En un principio, los ERP eran plataformas muy caras y complejas, pero hoy son asequibles para cualquier empresa gracias a marcas como Odoo

Las empresas de cierto tamaño y con aspiraciones de crecer y ser eficientes se suelen gestionar con los llamados ERP, siglas de enterprise resource planning. Se trata de sistemas “todo en uno” que integran herramientas muy variadas para sacar adelante muy diversos procesos dentro de las compañías, desde la facturación y la gestión de las ventas a la gestión de inventarios o la mediación con los clientes (CRM), hasta ayudando a la gestión contable. Hoy, casi todo el software que encontramos en una empresa puede estar bajo la órbita de un ERP.

En origen, estas plataformas de software datan de los años 90. En un principio eran muy caras y complejas, y conllevaban altos costes de mantenimiento y actualización. Y por ello solo estaban al alcance de las grandes empresas y corporaciones. Pero, con el paso de los años, el ERP se ha democratizado, para estar disponible también para las medianas y las pequeñas compañías, que, en un país como España, son fundamentales en su panorama económico.

Precisamente, el fabricante de software Odoo (léase Odú), de origen belga, pero con oficinas en Valencia, ha acelerado este proceso de popularización del ERP e incluso ha ido un paso más allá.
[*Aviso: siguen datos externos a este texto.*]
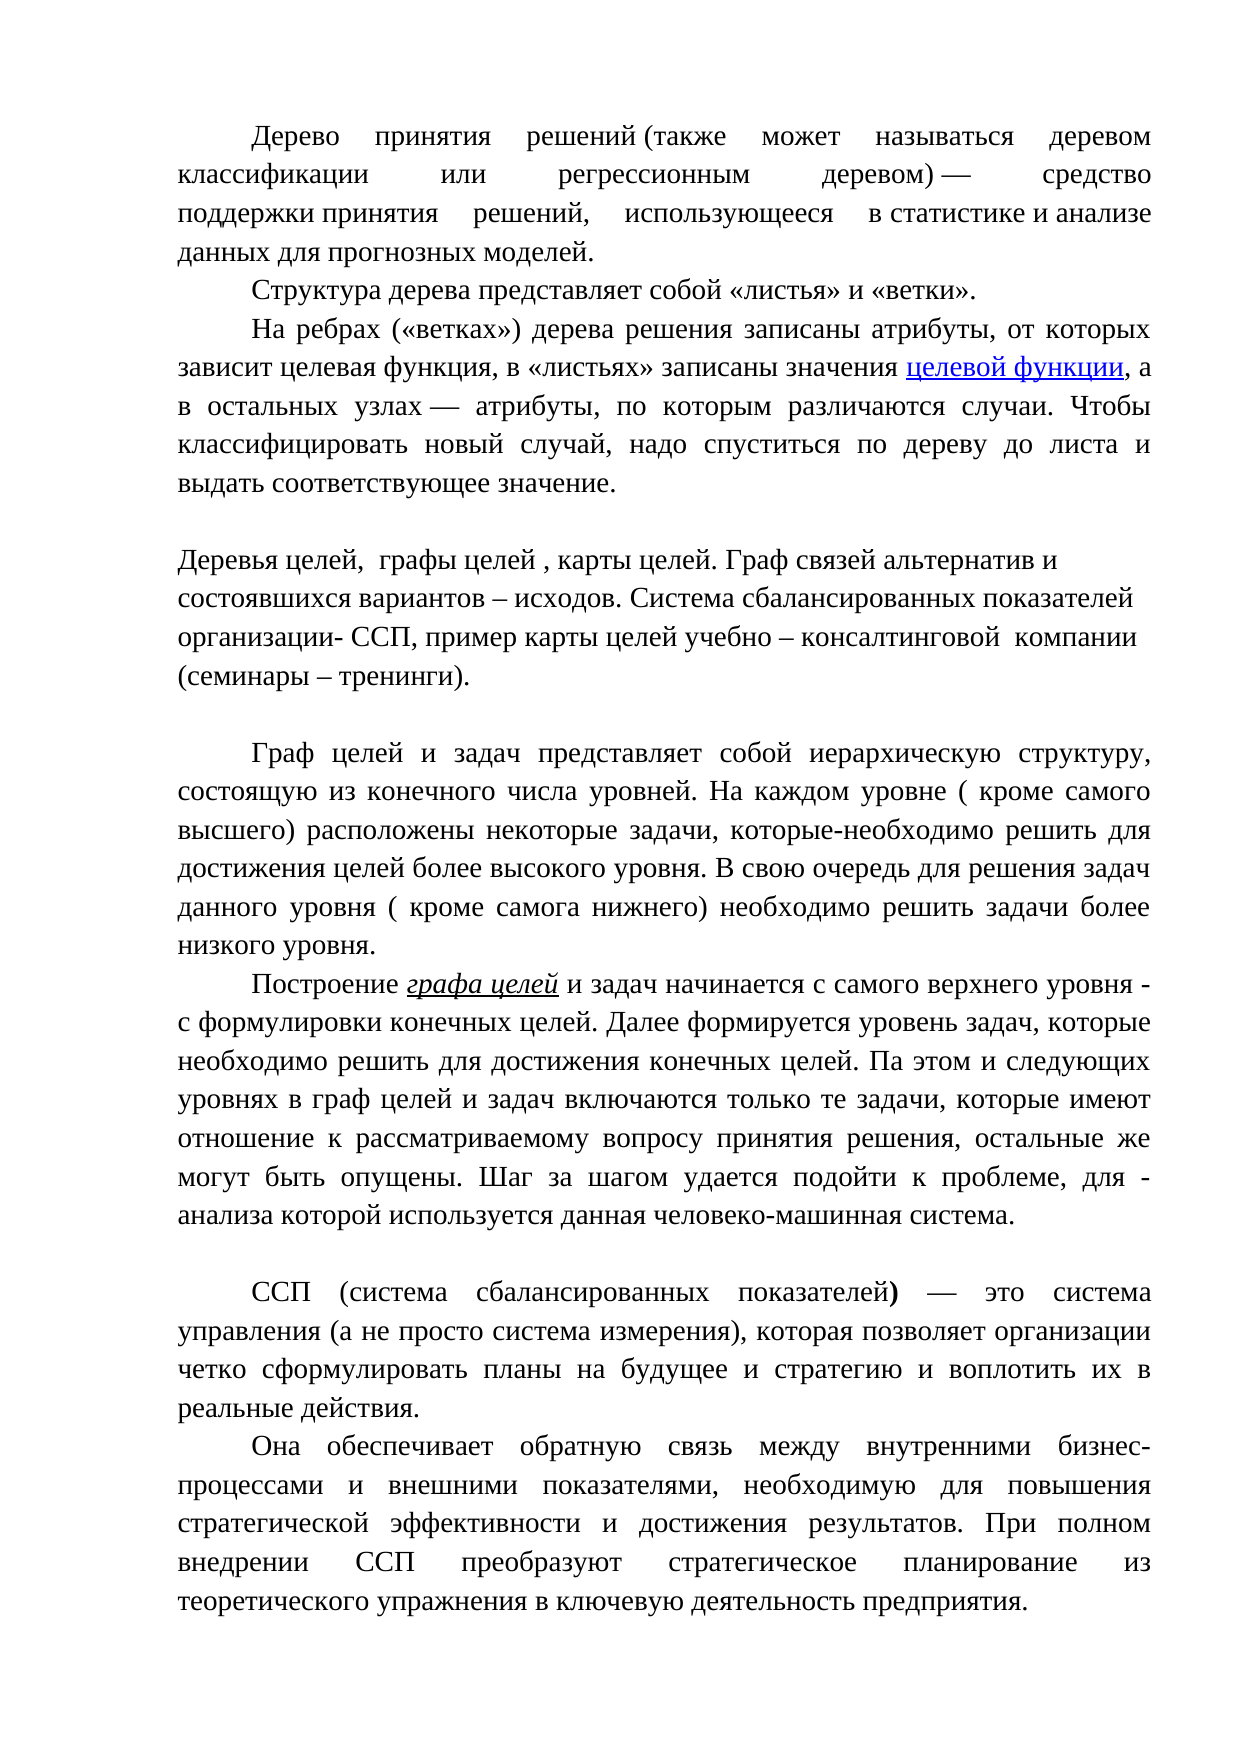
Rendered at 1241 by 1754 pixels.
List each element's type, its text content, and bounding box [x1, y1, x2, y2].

text Дерево принятия решений (также может называться деревом классификации или регрессионным деревом) — средство поддержки принятия решений, использующееся в статистике и анализе данных для прогнозных моделей. [177, 118, 1152, 267]
text Она обеспечивает обратную связь между внутренними бизнес-процессами и внешними показателями, необходимую для повышения стратегической эффективности и достижения результатов. При полном внедрении ССП преобразуют стратегическое планирование из теоретического упражнения в ключевую деятельность предприятия. [177, 1428, 1152, 1616]
text Структура дерева представляет собой «листья» и «ветки». [177, 272, 1152, 306]
text На ребрах («ветках») дерева решения записаны атрибуты, от которых зависит целевая функция, в «листьях» записаны значения целевой функции, а в остальных узлах — атрибуты, по которым различаются случаи. Чтобы классифицировать новый случай, надо спуститься по дереву до листа и выдать соответствующее значение. [177, 311, 1152, 498]
text ССП (система сбалансированных показателей) — это система управления (а не просто система измерения), которая позволяет организации четко сформулировать планы на будущее и стратегию и воплотить их в реальные действия. [177, 1274, 1152, 1423]
text Деревья целей, графы целей , карты целей. Граф связей альтернатив и состоявшихся вариантов – исходов. Система сбалансированных показателей организации- ССП, пример карты целей учебно – консалтинговой компании (семинары – тренинги). [177, 542, 1152, 691]
text Граф целей и задач представляет собой иерархическую структуру, состоящую из конечного числа уровней. На каждом уровне ( кроме самого высшего) расположены некоторые задачи, которые-необходимо решить для достижения целей более высокого уровня. В свою очередь для решения задач данного уровня ( кроме самога нижнего) необходимо решить задачи более низкого уровня. [177, 735, 1152, 961]
text Построение графа целей и задач начинается с самого верхнего уровня - с формулировки конечных целей. Далее формируется уровень задач, которые необходимо решить для достижения конечных целей. Па этом и следующих уровнях в граф целей и задач включаются только те задачи, которые имеют отношение к рассматриваемому вопросу принятия решения, остальные же могут быть опущены. Шаг за шагом удается подойти к проблеме, для - анализа которой используется данная человеко-машинная система. [177, 966, 1152, 1231]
Y es que Odoo ofrece a las empresas españolas de cualquier tamaño una plataforma muy versátil, con decenas de aplicaciones de todo tipo, desde las clásicas para llevar la contabilidad, los recursos humanos, la planificación de turnos o el inventario, a otras que responden a necesidades más específicas, como el servicio de asistencia para tickets de clientes, el e-mail marketing, la venta en la web, la colaboración entre empleados, la gestión de foros, o hasta puntos de ventas para tiendas y restaurantes, entre otras.

Así hasta ¡más de 85 aplicaciones bajo un mismo paraguas! Cuando lo habitual es que un proveedor de ERP solo ofrezca un puñado de programas bajo esta sigla. Además, gracias a la herramienta Studio de Odoo, el cliente puede crear una aplicación sin tener conocimientos de programación.

Las soluciones de Odoo se adaptan a entidades de todo tipo, desde comercios a empresas de servicios o compañías de sectores clave de nuestra economía como la construcción, la salud o la hostelería. Y también de cualquier tamaño: micropymes, pymes, medianas empresas e incluso grandes corporaciones. Además, su despliegue desde la nube y una versatilidad a gusto del cliente hacen que la oferta de Odoo sea muy escalable. Es decir, los usuarios pueden personalizar su plataforma seleccionando las apps que necesiten y si su negocio evoluciona y sus necesidades aumentan, pueden añadir más aplicaciones sin coste adicional.

Gracias a su modelo de código abierto, Odoo ha logrado además consolidar una comunidad de desarrolladores en todo el mundo que aporta software complementario a través del marketplace de la compañía, que en estos momentos cuenta con más de 40.000 aplicaciones, una cifra que lo convierten en uno de los mayores de la industria.

En un mundo sin la plataforma all-in-one de Odoo, una compañía tendría que adquirir por separado decenas de programas especializados para sacar adelante todas las tareas que abordan sus empleados, desde SAP, Salesforce o Power Apps (de Microsoft), a Shopify, Asana, Hubspot, Slack o Docusign. Con el gran dolor de cabeza y el problema para el bolsillo que eso supone.